In 2011, the IBN admissions numbered 2,643, while the OBN admissions numbered 1,613.

Despite the increase in total admissions in 2012, the hospital managed to lower its IBN death rate to 7.86 per cent, against the 8.21 per cent in 2011. The OBN death rate too was brought down to 8.2 per cent in 2012 from 9.6 per cent in 2011.

Dr. Elizabeth says the incidence of sepsis, a fatal condition for newborns, was just 0.5 per cent among all live births in the hospital last year.

The leading causes of deaths of babies here were complications of prematurity, respiratory distress, and Hyaline Membrane Disease requiring surfactant therapy.

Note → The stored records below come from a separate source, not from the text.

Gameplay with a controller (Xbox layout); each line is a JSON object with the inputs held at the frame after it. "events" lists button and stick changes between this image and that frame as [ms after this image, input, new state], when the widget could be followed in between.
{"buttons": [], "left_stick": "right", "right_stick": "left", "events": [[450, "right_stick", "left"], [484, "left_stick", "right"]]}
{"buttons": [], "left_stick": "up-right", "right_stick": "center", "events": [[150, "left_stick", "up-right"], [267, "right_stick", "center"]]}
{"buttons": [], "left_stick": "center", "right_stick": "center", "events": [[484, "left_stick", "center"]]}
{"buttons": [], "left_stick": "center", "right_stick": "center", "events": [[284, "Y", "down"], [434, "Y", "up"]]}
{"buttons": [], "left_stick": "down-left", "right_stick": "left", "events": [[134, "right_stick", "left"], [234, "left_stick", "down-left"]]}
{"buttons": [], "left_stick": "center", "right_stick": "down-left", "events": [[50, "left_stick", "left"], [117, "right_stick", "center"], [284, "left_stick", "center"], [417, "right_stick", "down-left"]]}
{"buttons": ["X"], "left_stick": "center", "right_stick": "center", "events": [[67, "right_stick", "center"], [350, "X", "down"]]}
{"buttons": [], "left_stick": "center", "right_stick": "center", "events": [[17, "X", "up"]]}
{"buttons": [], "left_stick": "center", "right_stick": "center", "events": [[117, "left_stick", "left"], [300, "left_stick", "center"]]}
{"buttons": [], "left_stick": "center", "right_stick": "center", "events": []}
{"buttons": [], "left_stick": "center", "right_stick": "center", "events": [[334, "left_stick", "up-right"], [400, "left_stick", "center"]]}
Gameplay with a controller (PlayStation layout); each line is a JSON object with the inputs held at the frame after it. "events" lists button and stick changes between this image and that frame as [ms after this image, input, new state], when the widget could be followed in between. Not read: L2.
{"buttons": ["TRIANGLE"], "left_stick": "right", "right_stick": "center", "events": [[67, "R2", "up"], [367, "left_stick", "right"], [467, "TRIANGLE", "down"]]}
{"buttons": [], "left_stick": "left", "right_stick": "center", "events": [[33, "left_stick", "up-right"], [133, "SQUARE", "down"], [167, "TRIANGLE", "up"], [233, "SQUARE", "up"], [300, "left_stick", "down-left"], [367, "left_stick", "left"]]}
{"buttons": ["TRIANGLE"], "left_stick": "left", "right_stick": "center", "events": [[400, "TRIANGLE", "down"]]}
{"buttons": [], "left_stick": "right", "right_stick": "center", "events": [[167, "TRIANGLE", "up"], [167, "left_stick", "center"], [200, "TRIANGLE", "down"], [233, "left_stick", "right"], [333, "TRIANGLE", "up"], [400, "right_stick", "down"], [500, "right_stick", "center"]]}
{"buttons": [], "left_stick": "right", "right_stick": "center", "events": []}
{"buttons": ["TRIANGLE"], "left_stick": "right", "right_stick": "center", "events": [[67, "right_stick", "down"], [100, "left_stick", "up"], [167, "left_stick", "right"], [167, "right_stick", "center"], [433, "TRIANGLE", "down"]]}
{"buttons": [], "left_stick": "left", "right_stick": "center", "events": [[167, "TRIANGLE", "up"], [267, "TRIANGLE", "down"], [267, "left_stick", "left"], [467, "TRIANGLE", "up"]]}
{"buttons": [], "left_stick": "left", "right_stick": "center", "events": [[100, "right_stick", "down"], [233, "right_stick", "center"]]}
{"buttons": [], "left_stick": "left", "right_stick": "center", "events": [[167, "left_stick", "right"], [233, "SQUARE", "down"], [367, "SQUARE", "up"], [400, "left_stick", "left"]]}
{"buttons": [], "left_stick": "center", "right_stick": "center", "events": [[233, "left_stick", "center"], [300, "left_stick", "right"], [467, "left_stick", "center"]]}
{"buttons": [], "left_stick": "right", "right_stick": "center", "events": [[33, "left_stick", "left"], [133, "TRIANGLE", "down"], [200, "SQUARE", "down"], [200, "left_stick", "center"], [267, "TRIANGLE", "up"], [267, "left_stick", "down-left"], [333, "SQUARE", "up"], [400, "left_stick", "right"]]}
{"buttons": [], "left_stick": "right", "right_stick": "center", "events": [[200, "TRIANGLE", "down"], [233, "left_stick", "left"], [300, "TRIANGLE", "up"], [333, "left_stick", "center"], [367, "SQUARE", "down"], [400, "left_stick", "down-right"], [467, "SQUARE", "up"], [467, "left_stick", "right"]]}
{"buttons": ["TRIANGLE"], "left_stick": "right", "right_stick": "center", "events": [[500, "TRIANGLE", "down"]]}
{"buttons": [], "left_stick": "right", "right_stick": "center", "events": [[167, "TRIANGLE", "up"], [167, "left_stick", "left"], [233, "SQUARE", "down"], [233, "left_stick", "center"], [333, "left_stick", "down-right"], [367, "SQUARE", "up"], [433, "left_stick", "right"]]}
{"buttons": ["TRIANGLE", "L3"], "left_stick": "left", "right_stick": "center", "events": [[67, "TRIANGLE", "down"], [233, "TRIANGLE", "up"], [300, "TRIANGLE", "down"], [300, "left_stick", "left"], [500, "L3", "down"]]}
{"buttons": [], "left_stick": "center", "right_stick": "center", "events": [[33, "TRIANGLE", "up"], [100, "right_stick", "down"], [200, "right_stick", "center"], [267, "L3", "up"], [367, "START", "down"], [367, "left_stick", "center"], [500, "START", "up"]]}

Nearly 22 per cent of the babies born in the hospital are preterm babies.

Surfactant therapy

Respiratory failure following surfactant deficiency is a major cause of morbidity and mortality in low birth weight or preterm babies. Surfactant replacement therapy is thus essential for reducing the NMR.

“Surfactant therapy is quite expensive as the drug costs about Rs.20,000 a dose and it could not be offered free of cost. Since January, we have been able to provide this drug to babies free of cost,” Dr. Elizabeth says.